Materials provided -
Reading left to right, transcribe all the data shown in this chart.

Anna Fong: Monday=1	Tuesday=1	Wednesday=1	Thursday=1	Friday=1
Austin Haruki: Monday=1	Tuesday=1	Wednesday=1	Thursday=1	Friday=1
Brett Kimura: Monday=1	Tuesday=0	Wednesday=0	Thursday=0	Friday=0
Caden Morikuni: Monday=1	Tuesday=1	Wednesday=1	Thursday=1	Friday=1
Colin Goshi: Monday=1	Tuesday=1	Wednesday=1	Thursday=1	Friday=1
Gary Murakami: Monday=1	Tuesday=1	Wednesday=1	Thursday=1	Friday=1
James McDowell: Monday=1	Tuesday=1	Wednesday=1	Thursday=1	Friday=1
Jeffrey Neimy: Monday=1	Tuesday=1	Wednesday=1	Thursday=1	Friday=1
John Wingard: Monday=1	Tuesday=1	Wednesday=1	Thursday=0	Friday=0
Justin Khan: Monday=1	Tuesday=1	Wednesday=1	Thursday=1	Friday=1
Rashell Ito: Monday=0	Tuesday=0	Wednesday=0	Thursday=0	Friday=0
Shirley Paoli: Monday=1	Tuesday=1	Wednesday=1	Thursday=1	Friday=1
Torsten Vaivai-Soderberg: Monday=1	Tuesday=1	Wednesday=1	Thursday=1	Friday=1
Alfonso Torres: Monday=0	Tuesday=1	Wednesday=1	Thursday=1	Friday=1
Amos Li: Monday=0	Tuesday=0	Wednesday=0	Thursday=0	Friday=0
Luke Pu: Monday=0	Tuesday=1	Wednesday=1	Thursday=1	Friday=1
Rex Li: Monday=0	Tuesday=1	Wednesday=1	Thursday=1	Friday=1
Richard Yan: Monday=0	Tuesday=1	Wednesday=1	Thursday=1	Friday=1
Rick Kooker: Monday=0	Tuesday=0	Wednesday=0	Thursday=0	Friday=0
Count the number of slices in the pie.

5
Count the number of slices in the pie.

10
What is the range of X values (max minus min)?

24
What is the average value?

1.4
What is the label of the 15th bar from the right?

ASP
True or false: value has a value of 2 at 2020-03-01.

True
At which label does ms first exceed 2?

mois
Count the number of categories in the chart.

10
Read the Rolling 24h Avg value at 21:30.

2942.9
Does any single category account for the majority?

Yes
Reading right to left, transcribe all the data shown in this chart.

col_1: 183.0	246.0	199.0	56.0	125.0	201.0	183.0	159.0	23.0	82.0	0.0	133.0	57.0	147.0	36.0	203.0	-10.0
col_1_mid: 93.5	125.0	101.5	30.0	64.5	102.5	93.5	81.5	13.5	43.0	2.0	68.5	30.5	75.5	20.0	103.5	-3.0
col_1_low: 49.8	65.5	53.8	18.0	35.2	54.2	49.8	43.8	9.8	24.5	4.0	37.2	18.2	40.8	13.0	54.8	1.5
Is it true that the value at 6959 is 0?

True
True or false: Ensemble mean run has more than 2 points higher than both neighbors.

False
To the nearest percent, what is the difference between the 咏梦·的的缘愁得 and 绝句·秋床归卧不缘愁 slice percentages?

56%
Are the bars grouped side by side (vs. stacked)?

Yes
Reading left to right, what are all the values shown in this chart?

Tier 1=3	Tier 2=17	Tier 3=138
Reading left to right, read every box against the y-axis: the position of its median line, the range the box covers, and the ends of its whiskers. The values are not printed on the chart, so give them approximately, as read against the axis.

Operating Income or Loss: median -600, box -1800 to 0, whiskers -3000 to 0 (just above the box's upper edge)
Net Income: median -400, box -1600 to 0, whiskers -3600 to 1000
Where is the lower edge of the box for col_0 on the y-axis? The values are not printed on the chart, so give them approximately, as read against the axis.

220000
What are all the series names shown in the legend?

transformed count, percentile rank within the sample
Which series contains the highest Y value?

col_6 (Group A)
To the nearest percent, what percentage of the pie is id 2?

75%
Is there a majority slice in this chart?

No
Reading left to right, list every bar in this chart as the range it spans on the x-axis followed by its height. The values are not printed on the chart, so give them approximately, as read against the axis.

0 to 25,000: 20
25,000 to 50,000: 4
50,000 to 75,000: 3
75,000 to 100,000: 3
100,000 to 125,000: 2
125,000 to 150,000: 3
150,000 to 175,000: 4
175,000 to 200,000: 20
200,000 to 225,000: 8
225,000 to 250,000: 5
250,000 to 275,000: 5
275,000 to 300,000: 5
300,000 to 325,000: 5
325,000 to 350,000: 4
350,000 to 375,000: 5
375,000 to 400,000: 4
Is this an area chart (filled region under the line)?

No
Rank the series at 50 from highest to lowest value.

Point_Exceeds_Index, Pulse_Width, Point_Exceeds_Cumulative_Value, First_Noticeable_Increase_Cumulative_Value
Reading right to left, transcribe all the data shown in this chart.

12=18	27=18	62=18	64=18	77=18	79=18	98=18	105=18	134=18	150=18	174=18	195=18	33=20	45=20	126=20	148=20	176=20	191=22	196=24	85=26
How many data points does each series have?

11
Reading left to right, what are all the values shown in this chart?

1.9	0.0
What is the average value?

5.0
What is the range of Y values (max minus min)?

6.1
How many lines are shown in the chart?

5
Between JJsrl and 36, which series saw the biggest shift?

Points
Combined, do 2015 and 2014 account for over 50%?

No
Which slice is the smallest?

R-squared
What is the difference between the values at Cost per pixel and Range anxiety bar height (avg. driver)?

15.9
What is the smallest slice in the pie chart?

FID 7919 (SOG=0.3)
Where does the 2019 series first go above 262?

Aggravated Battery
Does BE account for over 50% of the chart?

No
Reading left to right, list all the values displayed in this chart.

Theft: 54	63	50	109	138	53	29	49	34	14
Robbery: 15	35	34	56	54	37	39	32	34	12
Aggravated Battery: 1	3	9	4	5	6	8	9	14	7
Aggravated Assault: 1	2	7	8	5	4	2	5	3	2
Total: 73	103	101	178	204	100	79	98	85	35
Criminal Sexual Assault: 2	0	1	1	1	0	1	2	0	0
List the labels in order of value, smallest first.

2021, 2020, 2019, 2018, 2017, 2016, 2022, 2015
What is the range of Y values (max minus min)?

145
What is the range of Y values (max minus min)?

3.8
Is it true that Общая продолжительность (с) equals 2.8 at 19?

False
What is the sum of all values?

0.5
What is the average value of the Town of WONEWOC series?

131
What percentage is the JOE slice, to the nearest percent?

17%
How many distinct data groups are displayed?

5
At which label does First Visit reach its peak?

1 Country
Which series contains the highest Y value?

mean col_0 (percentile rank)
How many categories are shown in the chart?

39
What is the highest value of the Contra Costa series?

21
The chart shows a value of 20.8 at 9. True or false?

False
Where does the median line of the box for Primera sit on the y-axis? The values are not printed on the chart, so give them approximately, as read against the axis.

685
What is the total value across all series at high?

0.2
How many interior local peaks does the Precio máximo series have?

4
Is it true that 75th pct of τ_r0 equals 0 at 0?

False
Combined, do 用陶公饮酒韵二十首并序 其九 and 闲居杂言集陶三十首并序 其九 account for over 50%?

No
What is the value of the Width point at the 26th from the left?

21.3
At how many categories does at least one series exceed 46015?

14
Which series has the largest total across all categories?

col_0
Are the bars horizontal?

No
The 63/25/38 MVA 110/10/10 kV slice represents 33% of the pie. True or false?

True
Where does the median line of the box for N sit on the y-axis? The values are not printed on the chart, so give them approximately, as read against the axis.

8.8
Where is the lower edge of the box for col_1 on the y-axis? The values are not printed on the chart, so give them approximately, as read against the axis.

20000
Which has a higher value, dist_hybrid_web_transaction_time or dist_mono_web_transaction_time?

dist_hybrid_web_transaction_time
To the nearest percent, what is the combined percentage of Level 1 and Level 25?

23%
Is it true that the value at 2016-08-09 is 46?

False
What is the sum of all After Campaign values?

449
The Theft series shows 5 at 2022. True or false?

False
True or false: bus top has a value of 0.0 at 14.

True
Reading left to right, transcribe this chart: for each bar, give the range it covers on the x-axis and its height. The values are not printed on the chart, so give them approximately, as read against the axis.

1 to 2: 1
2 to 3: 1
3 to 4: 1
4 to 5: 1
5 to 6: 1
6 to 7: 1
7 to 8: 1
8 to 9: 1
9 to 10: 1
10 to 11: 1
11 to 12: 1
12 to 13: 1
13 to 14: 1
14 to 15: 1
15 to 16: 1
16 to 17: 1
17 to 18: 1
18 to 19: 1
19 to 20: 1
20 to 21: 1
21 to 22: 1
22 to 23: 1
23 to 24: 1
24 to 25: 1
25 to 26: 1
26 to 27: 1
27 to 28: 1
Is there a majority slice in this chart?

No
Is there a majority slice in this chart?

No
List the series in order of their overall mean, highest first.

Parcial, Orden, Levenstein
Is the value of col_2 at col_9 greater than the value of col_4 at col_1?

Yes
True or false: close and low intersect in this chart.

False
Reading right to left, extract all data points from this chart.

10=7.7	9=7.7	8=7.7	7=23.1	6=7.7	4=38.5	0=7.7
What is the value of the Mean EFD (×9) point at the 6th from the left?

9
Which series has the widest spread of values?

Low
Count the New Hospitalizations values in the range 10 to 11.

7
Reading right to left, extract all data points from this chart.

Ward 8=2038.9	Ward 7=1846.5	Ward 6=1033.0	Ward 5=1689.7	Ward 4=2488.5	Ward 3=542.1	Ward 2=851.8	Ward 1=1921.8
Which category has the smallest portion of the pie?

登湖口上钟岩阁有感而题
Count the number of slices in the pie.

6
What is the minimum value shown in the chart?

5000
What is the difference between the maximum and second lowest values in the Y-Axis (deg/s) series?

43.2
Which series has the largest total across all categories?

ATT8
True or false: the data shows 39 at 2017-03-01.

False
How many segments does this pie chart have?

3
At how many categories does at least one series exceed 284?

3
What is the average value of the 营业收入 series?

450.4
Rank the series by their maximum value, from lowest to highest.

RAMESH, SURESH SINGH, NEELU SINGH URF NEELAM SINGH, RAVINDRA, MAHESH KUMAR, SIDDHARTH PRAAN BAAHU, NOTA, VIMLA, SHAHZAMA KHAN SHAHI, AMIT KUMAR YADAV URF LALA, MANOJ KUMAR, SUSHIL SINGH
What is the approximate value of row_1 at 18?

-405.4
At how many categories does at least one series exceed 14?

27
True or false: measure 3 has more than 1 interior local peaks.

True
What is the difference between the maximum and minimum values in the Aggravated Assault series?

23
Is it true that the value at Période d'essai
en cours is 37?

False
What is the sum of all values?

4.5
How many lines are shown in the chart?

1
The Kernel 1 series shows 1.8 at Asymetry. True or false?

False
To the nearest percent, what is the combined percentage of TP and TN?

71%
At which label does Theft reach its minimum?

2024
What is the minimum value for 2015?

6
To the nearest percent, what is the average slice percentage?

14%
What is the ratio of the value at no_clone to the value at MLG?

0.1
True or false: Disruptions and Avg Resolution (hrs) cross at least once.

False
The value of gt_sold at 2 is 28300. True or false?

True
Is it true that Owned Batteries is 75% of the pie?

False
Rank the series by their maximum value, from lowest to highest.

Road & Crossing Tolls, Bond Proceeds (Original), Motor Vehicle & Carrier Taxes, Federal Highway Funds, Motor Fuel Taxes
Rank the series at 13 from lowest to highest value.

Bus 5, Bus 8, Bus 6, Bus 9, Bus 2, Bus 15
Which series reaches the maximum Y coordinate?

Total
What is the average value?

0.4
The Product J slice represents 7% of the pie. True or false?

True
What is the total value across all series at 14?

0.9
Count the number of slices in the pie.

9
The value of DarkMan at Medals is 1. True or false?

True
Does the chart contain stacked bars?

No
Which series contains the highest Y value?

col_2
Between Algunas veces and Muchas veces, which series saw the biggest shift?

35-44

What the task asks - Edit the items from the line with "登湖口上钟岩阁有感而题" up to and including the line with "How many segments does this pie chart have?" by replacing "slices" with "wedges" and leaving everything else unchanged. Give only those lines.

Solution to this exercise -
登湖口上钟岩阁有感而题
Count the number of wedges in the pie.

6
What is the minimum value shown in the chart?

5000
What is the difference between the maximum and second lowest values in the Y-Axis (deg/s) series?

43.2
Which series has the largest total across all categories?

ATT8
True or false: the data shows 39 at 2017-03-01.

False
How many segments does this pie chart have?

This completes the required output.